Natter 55: It's the 55th Natter
Off-topic discussion. Wanna talk about corsets, duct tape, or physics? This is the place. Detailed discussion of any current-season TV must be whitefonted.
Susan, I can relate. I went through a few years of not just fear, but terror of flying after having to fly through a thunderstorm. And I developed my own rituals. Among them is a set of songs that I run through my head as we taxi. Ending, as we start speeding for takeoff, with "Shall We Dance?"
Golden Globe noms:
Lee Pace, Anna Friel and PD were all nominated. On the movie side, I haven't seen that many nominated films.
Link: [link]
I have been to none of the pretty or the ugly universities. The only universities I know are Oxford (canonically pretty), McGill (pretty except when ugly) and the University of the West Indies, Mona.
Well, the fact that driving is actually far more dangerous than flying has soaked deep into my brain, as when I'm driving I'm aware that I could be killed at almost any moment, but I have no fear of accidents while I'm flying. (My big flying fear is "I hope there's no severe turbulence and I don't have to throw up.)
I dunno - maybe because I have a good understanding of aviation and its history. Modern airliners represent the culmination of many decades of expertise in their design, building upon previous generations' experiences and successes. The same can be said of flight crew training.
I suppose many people who are aware of this suffer fear of flying anyway, but... I dunno - I just find commercial aviation to be such an amazing achievement, and the odds of accident so small that it doesn't produce fear in me. Yes, accidents still happen, but they are extremely rare given the number of passenger-miles flown. Also, if you look back even to the '60s, commercial aviation accidents were far more common then.

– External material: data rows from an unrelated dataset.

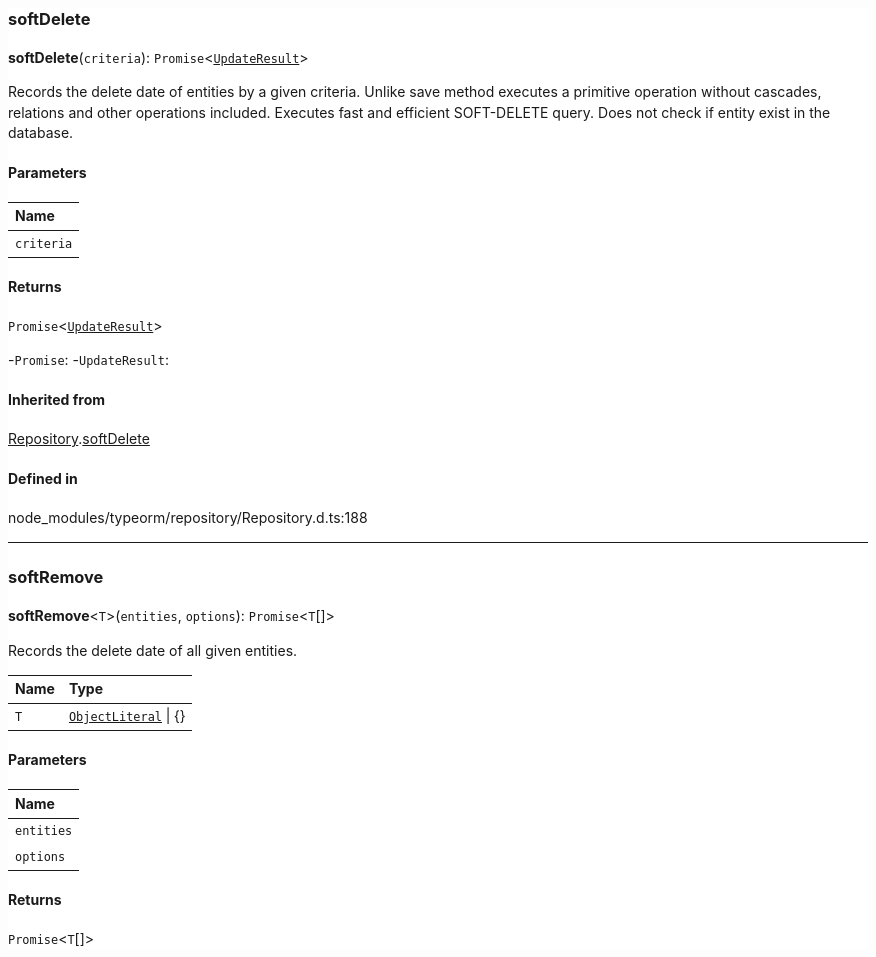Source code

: ### softDelete

**softDelete**(`criteria`): `Promise`<[`UpdateResult`](UpdateResult.md)\>

Records the delete date of entities by a given criteria.
Unlike save method executes a primitive operation without cascades, relations and other operations included.
Executes fast and efficient SOFT-DELETE query.
Does not check if entity exist in the database.

#### Parameters

| Name |
| :------ |
| `criteria` | `string` \| `number` \| `Date` \| `string`[] \| [`ObjectId`](ObjectId.md) \| `number`[] \| `Date`[] \| [`ObjectId`](ObjectId.md)[] \| [`FindOptionsWhere`](../index.md#findoptionswhere)<`Entity`\> |

#### Returns

`Promise`<[`UpdateResult`](UpdateResult.md)\>

-`Promise`: 
	-`UpdateResult`: 

#### Inherited from

[Repository](Repository.md).[softDelete](Repository.md#softdelete)

#### Defined in

node_modules/typeorm/repository/Repository.d.ts:188

___

### softRemove

**softRemove**<`T`\>(`entities`, `options`): `Promise`<`T`[]\>

Records the delete date of all given entities.

| Name | Type |
| :------ | :------ |
| `T` | [`ObjectLiteral`](../interfaces/ObjectLiteral.md) \| {} |

#### Parameters

| Name |
| :------ |
| `entities` | `T`[] |
| `options` | [`SaveOptions`](../interfaces/SaveOptions.md) & { `reload`: ``false``  } |

#### Returns

`Promise`<`T`[]\>
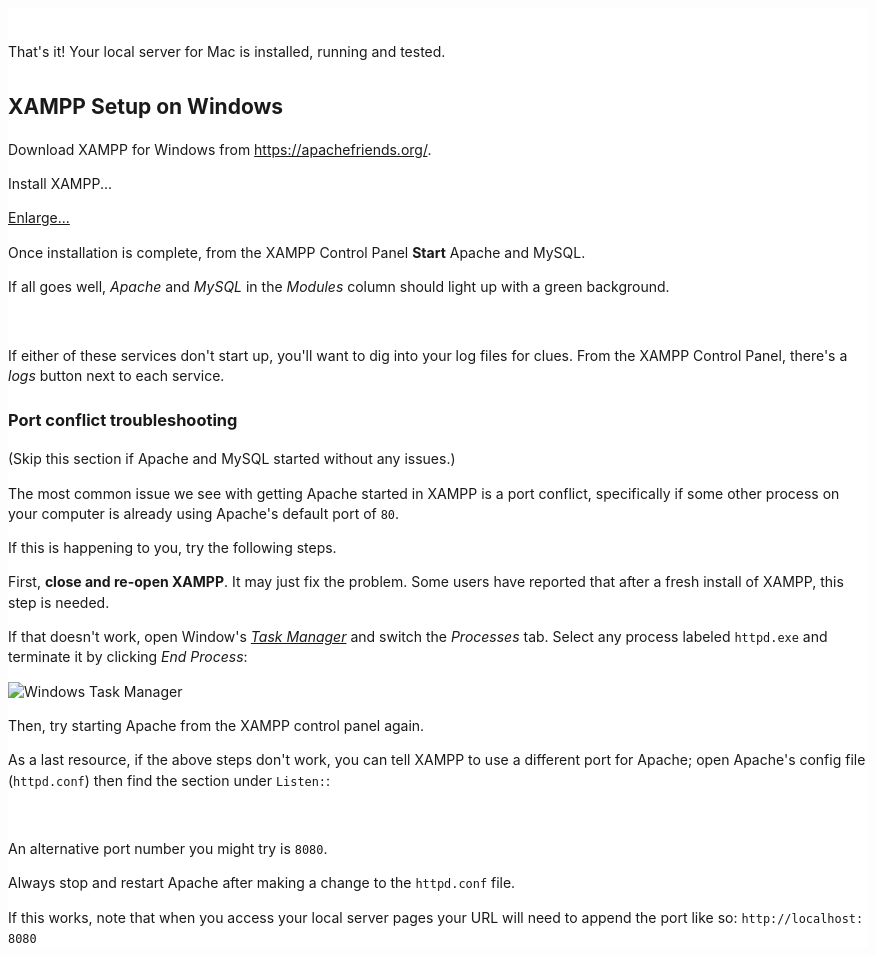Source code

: <img src='http://making-the-internet.s3.amazonaws.com/vc-hello-world-done-on-mac@2x.png' class='' style='max-width:746px; width:100%' alt=''>

That's it! Your local server for Mac is installed, running and tested.


## XAMPP Setup on Windows

Download XAMPP for Windows from <https://apachefriends.org/>.

Install XAMPP...

[Enlarge...](http://making-the-internet.s3.amazonaws.com/vc-xampp-install-on-windows@2x.png)
<img src='http://making-the-internet.s3.amazonaws.com/vc-xampp-install-on-windows@2x.png' class='' style='max-width:1038px; width:100%' alt=''>

Once installation is complete, from the XAMPP Control Panel **Start** Apache and MySQL.

If all goes well, *Apache* and *MySQL* in the *Modules* column should light up with a green background.

<img src='http://making-the-internet.s3.amazonaws.com/vc-xampp-win-start-servers@2x.png' class='' style='max-width:723px; width:100%' alt=''>

If either of these services don't start up, you'll want to dig into your log files for clues. From the XAMPP Control Panel, there's a *logs* button next to each service.


### Port conflict troubleshooting

(Skip this section if Apache and MySQL started without any issues.)

The most common issue we see with getting Apache started in XAMPP is a port conflict, specifically if some other process on your computer is already using Apache's default port of `80`.

If this is happening to you, try the following steps.

First, __close and re-open XAMPP__. It may just fix the problem. Some users have reported that after a fresh install of XAMPP, this step is needed.

If that doesn't work, open Window's [*Task Manager*](http://www.howtogeek.com/66622/stupid-geek-tricks-6-ways-to-open-windows-task-manager/) and switch the *Processes* tab. Select any process labeled `httpd.exe` and terminate it by clicking *End Process*:

<img src='http://making-the-internet.s3.amazonaws.com/sysadmin-windows-taskmanager@2x.png' class='' style='max-width:939px; width:100%' alt='Windows Task Manager'>

Then, try starting Apache from the XAMPP control panel again.

As a last resource, if the above steps don't work, you can tell XAMPP to use a different port for Apache; open Apache's config file (`httpd.conf`) then find the section under `Listen:`:

<img src='http://making-the-internet.s3.amazonaws.com/vc-xampp-change-apache-port@2x.png' class='' style='max-width:1179px; width:100%' alt=''>

An alternative port number you might try is `8080`.

Always stop and restart Apache after making a change to the `httpd.conf` file.

If this works, note that when you access your local server pages your URL will need to append the port like so: `http://localhost:8080`

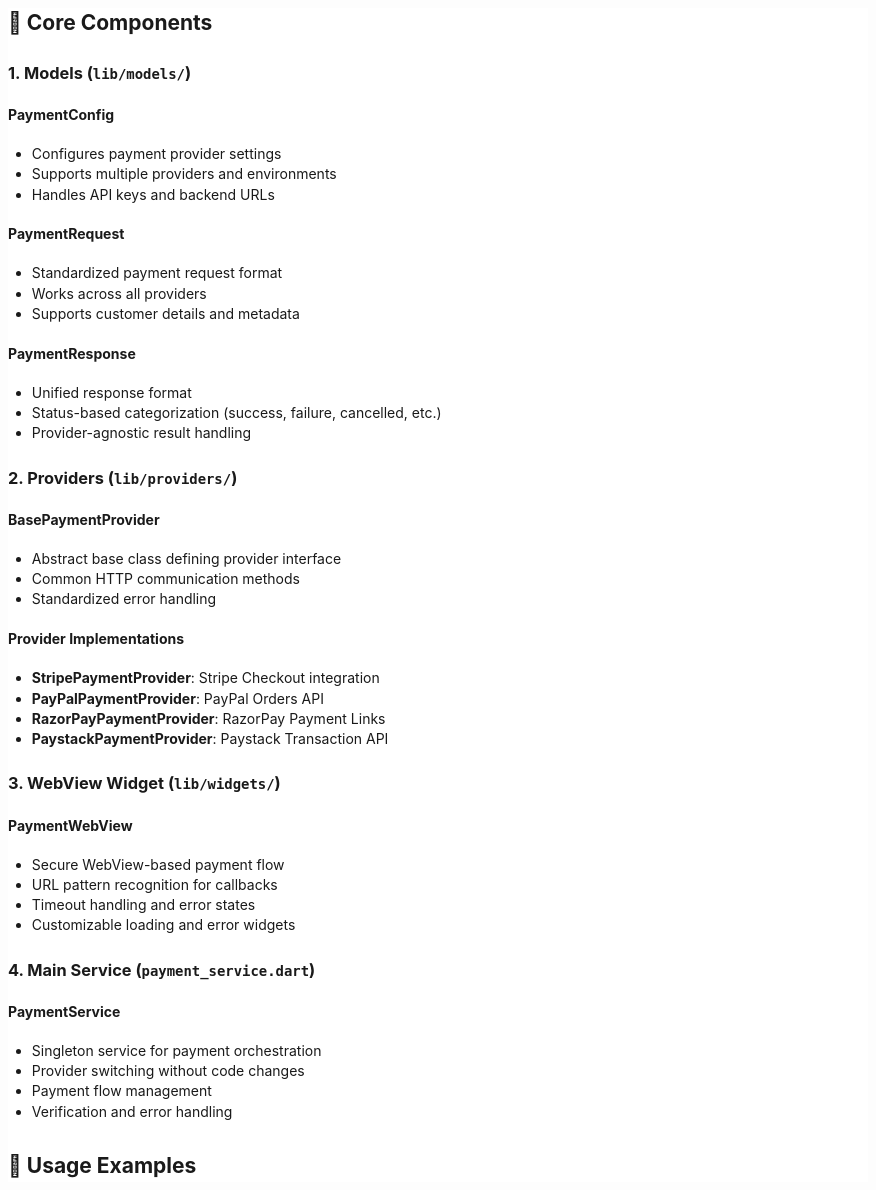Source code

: ## 🔧 Core Components

### 1. Models (`lib/models/`)

#### PaymentConfig
- Configures payment provider settings
- Supports multiple providers and environments
- Handles API keys and backend URLs

#### PaymentRequest  
- Standardized payment request format
- Works across all providers
- Supports customer details and metadata

#### PaymentResponse
- Unified response format
- Status-based categorization (success, failure, cancelled, etc.)
- Provider-agnostic result handling

### 2. Providers (`lib/providers/`)

#### BasePaymentProvider
- Abstract base class defining provider interface
- Common HTTP communication methods
- Standardized error handling

#### Provider Implementations
- **StripePaymentProvider**: Stripe Checkout integration
- **PayPalPaymentProvider**: PayPal Orders API
- **RazorPayPaymentProvider**: RazorPay Payment Links
- **PaystackPaymentProvider**: Paystack Transaction API

### 3. WebView Widget (`lib/widgets/`)

#### PaymentWebView
- Secure WebView-based payment flow
- URL pattern recognition for callbacks
- Timeout handling and error states
- Customizable loading and error widgets

### 4. Main Service (`payment_service.dart`)

#### PaymentService
- Singleton service for payment orchestration
- Provider switching without code changes  
- Payment flow management
- Verification and error handling

## 🚀 Usage Examples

Accidents were far more frequent still (per passenger-mile flown) in the '50s when most everyone was flying piston-engine planes.
(Bah, I wrote the above without the benefit of caffeine....)
Huh, I didn't go to any of the schools on the prettiest/ugliest lists.
The campus lists seem to be ugly buildings and beautiful views or landscaping.
Whatever. I went to school online and I think my computer is the sexiest thing EVAH!
My morning. 2.5 miles on the treadmill, made the kids' lunches, got kids their breakfast, shower and shave, assembled kids backpacks, made sure kids got dressed, walked kids to bus stop where daughter informed me that we forgot her glasses, took old clothes to donation center, took daughter's glasses to school, and finally drove to work.
I just find commercial aviation to be such an amazing achievement, and the odds of accident so small that it doesn't produce fear in me.
Yes, but when your car crashes, you don't subsequently fall screaming for 30,000 feet.
Actually, I justify my flying fear with the fact that there are perfectly cromulent cognitive reasons for it that overwhelm the rational accounting. Like: most people know how to drive, so even being a passenger in a car is more of a familiar, in-control situation than being a passenger in a plane. Car deaths are usually one or two at a time, and constant, which makes if much easier for them to fall into the background of one's attention, whereas 300 at a pop, major news coverage, makes plane crashes have much more attentional impact. And most of all, I know people who have had car crashes and survived. Although people do survive plane crashes, more often what you hear about is the whole plane, creamed into tiny bits at the bottom of Long Island Sound.
Mythbusters did a whole bunch of airplane/skydiving myths last night, including dumping Buster out of a plane at 3000 feet. It did not go well for him.
I expect you wouldn't do much screaming if you fell out as 40,000 feet as the lack of oxygen would probably render you unconscious immediately. But I'm not volunteering to try.